## begin Exercise inputs

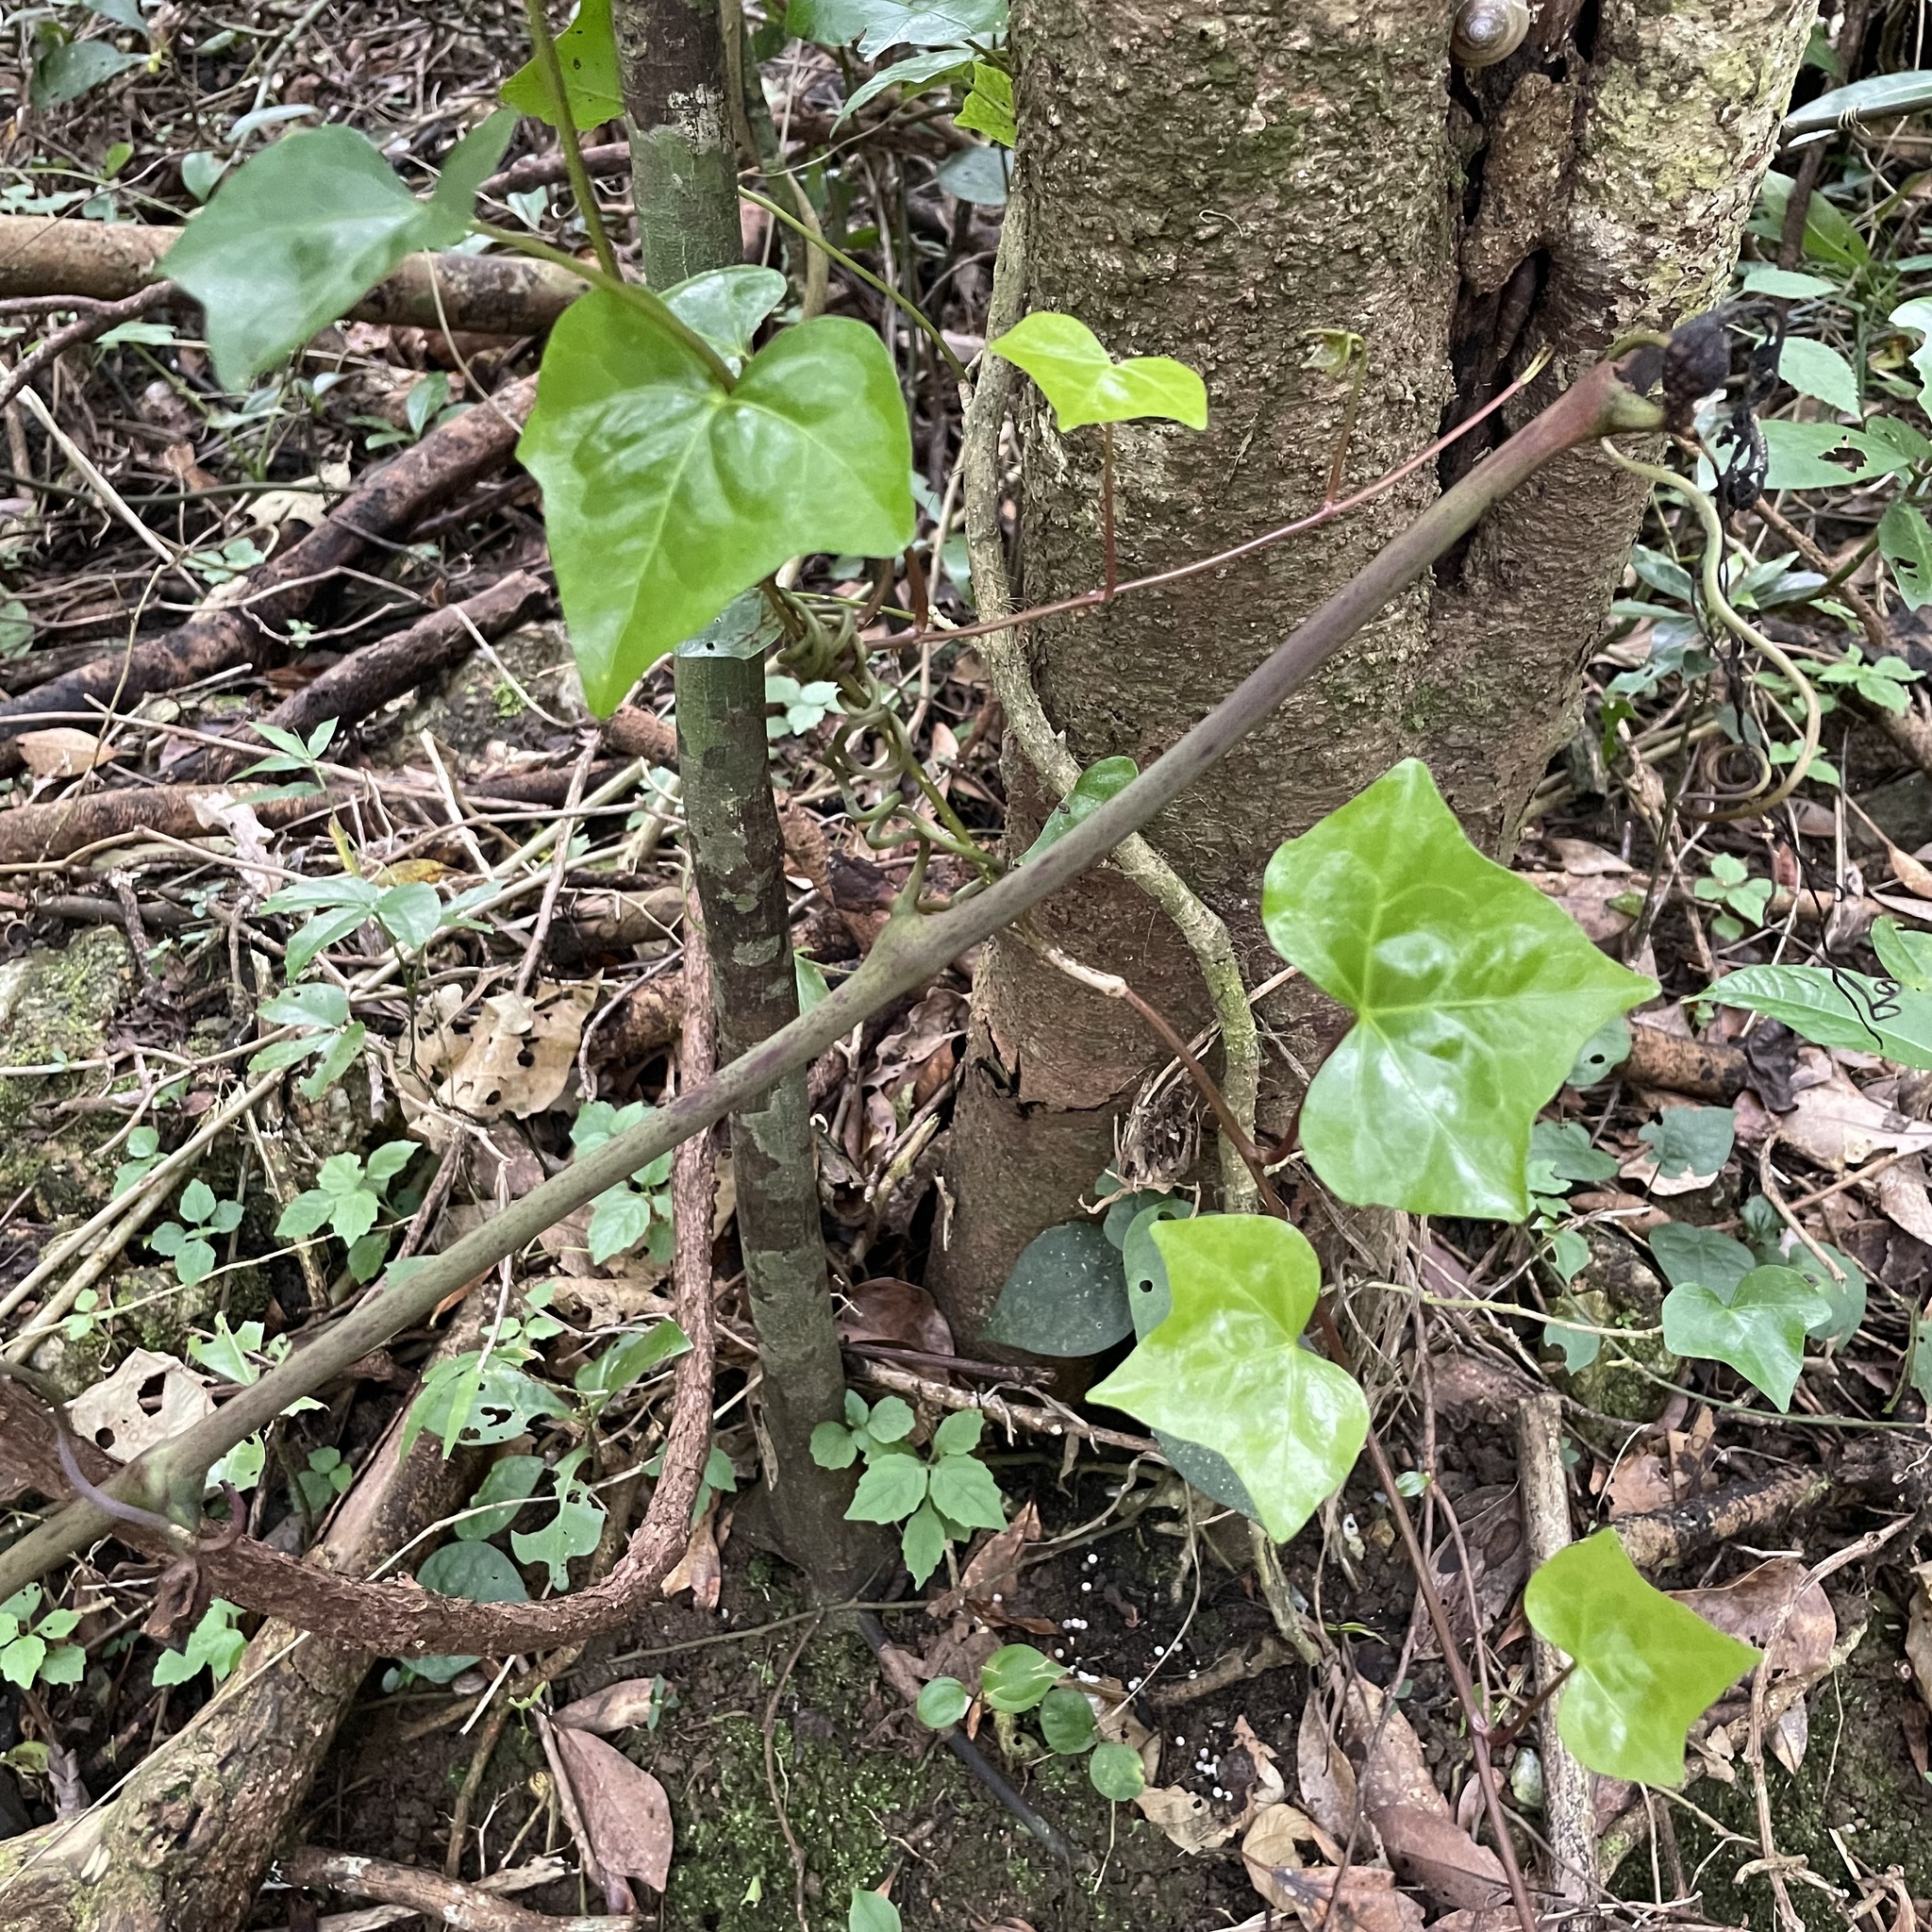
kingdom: Plantae
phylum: Tracheophyta
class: Magnoliopsida
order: Apiales
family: Araliaceae
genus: Hedera
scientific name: Hedera rhombea
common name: Japanese ivy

## end Exercise inputs

__Directive__. Rewrite the lines above, changing "scientific name" to "binomial name" and keeping everything else the same. Omit the picture from your answer.

__Response__.
kingdom: Plantae
phylum: Tracheophyta
class: Magnoliopsida
order: Apiales
family: Araliaceae
genus: Hedera
binomial name: Hedera rhombea
common name: Japanese ivy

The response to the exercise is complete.